Sorry to hear you didn't get him  But the girl sounds like she must be loving, to have one with no feet !  
Hope the girl is there next time you go, third time lucky!


----------



## **TielHeart** (Jan 3, 2008)

Hopefully she'll be there next time!
I'm sorry you couldn't get him.


----------



## Aly (Jul 30, 2007)

Yea..here is a pic of the two that were there today..the lutino and a white face grey male. I took the pic with my phone so sorry if it's blurry..


----------



## **TielHeart** (Jan 3, 2008)

Ohh! I really like that whiteface grey male.


----------



## Mystry Mew (Jul 28, 2007)

That's harsh... I've been down that road (though I did eventually end up with the bird anyway... more on that in a bit) but y'know, while some people will buy a bird just because it's cute or whatever without knowing anything about it, a person who gets a handicapped bird probably does so because they don't care about having a "perfect" bird like so many people do, and they really want the bird to get the love it deserves.
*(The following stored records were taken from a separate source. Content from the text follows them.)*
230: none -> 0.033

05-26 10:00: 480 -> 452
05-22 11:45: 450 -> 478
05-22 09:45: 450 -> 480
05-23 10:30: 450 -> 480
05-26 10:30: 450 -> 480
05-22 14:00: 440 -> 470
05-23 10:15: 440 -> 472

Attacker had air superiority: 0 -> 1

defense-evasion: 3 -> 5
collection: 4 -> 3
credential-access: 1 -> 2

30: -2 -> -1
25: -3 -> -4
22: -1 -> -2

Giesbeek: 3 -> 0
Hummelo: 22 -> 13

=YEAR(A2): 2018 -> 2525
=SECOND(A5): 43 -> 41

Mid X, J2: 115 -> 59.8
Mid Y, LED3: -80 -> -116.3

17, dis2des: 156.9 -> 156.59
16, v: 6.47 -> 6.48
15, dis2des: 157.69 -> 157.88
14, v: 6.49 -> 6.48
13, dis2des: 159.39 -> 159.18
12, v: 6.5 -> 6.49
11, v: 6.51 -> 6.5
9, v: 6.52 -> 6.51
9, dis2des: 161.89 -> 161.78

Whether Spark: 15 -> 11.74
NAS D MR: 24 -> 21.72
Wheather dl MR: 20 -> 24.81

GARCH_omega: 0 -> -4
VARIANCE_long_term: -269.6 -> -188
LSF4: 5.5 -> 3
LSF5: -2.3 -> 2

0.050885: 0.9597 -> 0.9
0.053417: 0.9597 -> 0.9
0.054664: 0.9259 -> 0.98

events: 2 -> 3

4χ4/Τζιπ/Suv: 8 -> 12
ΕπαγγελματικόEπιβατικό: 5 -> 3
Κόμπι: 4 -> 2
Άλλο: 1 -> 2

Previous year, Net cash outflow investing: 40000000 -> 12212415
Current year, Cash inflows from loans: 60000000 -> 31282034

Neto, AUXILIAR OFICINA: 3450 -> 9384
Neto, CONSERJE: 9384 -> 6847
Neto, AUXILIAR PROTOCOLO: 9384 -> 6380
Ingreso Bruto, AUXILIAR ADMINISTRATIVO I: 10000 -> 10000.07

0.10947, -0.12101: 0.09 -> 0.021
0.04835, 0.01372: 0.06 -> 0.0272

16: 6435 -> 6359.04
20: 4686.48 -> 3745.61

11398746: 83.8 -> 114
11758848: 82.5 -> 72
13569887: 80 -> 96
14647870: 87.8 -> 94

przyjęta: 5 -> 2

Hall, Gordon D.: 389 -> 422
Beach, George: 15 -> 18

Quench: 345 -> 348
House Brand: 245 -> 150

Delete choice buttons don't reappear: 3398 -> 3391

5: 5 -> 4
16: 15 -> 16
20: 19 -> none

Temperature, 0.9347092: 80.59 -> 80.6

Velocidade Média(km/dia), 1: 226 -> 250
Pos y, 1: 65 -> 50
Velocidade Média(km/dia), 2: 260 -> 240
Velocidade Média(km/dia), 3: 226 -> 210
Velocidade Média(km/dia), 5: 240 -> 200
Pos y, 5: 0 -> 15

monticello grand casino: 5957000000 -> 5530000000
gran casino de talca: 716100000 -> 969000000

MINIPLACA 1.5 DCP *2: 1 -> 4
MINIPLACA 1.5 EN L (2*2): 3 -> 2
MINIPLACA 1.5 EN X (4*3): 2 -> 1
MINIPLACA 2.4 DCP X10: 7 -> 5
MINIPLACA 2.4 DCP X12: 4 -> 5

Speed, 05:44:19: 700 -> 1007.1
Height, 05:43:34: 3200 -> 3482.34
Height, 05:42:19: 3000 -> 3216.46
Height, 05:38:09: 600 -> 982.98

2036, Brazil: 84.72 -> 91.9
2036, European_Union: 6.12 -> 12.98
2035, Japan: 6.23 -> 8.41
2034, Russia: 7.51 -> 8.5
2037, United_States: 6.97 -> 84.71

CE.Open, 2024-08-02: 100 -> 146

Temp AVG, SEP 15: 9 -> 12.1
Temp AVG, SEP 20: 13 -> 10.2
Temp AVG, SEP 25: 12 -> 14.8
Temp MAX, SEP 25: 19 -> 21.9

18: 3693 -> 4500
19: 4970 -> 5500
So this guy's probably in good hands, and hopefully you can see her again and keep in contact.  My budgie Bullet had to be rehomed, and that's how I ended up with him, but his old mommy still loves him a lot and always looks forward to seeing him and getting updates at the bird club.


----------



## Laura (Jul 30, 2007)

Babyluv12 said:


> Yea..here is a pic of the two that were there today..the lutino and a white face grey male. I took the pic with my phone so sorry if it's blurry..


there both so cute


----------



## Aly (Jul 30, 2007)

The thing that got to me the most is how sweet and happy he was. It's like he didn't even care that he didn't have feet. I hope he's in good hands-atleast he has a home now.


----------



## Sophia (Aug 11, 2007)

He must have heard the saying : Live Life To The Full!!
Which is really good for a tiel with no feet! I am so glad he was happy, and lived like a teil with feet !


----------



## xxxSpikexxx (Jul 30, 2007)

those are some cute tiels to at the pet shop  Hopefully one day you will run in to her and see how he is doing.


----------